News was always political, but I agree, it's exhausting, and it was exhausting back then.
As for the memes, do you really think "It's over 9000" was any more comprehensible. I spent way too much time overthinking why that meme was funny, like "Oh, it's because the power levels grow exponentially over the course of the show and 9000 is such a ridiculously low number when it's all said and done." But nah I think it was just random. Then I started laughing at it cuz hehe funny reference. And what even was YouTube Poop, I mean it was the funniest stuff ever wrought by man (HI BILLY MAYES HERE WITH LOTSA SPAGHETTI FOR DINNER!), but don't kid yourself, nonsense was the whole point. Let the young'uns have their 67's.
Some of it's legit though. YouTube is enshittifying, it's the natural course of things when you have investors to please. That's also why games are crap now. But there were lowest common denominator adult video games as far back as the Atari 2600, so that's nothing new. Not saying its OK, just that nothing has changed and is unlikely to change in the future. Look for the good stuff that is out there. I'm having fun with Megabonk.
I also agree short form content can be straight up harmful. I just found out the other day you can turn off YouTube history which stops the algorithm from feeding you anything. On mobile you just get a blank search bar. It'll still bring up shorts when searching but if you scroll five or six shorts deep it'll just give you a blank screen that says "recommendations have been turned off." I turned it off because I realized I'd get up from my desk at work to go to the bathroom but spend a whole minute looking for a recommended video to listen to before actually leaving the room.
Worse. YouTube peaked around 2010s 100%. There's a lot of great content to find now, but you have to go digging.
Gaming is at an all time low, peoples standards have fallen off a cliff, games are made like shit. I think this is also because of how big and mainstream it is now too. There's so much money and manipulation in it.
I think the best of youtube has been pretty consistent, it's just that there's exponentially more crap (and the algorithm wants you watching crap).
For games, I do agree that most AAA games are not very good, but we are in a golden age of indie gaming. There are so many amazing games being released constantly it's overwhelming.
Listen, leave my mundane activity sims the fuck alone
Yes it has definitely gotten worse. I haven't seen anything good at the cinemas or on TV for a long time.
The last movie I really liked was Nightcrawler. The last TV show I got into was Better Call Saul.
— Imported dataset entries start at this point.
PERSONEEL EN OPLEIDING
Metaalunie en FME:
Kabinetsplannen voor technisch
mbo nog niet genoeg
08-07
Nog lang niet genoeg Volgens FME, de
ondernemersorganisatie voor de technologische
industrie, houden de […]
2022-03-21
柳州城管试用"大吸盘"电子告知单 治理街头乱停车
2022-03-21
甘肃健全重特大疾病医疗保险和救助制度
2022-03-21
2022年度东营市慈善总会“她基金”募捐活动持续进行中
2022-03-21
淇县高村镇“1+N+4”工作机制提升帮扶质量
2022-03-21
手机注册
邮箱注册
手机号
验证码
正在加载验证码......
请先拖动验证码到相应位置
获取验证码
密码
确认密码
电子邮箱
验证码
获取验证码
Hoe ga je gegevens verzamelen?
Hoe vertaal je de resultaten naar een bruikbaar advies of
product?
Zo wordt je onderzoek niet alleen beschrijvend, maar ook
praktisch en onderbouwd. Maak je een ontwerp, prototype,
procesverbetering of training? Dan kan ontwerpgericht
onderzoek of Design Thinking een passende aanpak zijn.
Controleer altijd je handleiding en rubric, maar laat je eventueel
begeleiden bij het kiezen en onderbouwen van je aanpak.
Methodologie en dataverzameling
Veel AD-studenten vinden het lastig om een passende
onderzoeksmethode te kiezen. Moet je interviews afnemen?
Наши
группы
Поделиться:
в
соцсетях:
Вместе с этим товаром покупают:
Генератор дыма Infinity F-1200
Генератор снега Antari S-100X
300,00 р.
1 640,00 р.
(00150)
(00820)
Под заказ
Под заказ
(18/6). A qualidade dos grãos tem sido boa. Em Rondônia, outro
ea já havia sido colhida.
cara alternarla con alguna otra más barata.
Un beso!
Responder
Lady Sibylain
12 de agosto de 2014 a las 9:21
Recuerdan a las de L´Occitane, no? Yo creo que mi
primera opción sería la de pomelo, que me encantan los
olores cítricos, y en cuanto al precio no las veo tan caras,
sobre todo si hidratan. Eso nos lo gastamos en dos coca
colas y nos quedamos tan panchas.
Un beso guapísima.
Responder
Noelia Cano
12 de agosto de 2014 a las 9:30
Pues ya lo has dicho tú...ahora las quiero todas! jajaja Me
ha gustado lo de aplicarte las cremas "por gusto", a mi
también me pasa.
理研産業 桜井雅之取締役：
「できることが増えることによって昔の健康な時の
Where are all the artists these days? They seem to have been replaced by people who only know how to churn out the same repetitive boring dribble?
It did get better for a while, but now it is worse.
The problem with short form, which is quite evident to those of us who grew up with regular form TV back in the day, is short form format mimics a TV advertisement of yore, most of the time (exceptions exist, we’re talking middle of the bell curve numbers here). The type of music played is exactly that bad as well.
As such, shorts usually hit the brain like an advertisement under the guise of not being one.
I’d be curious to know if shorts consumers are more likely to consume ads, now that they’ve been thoroughly trained to consume advertisement format vids/music.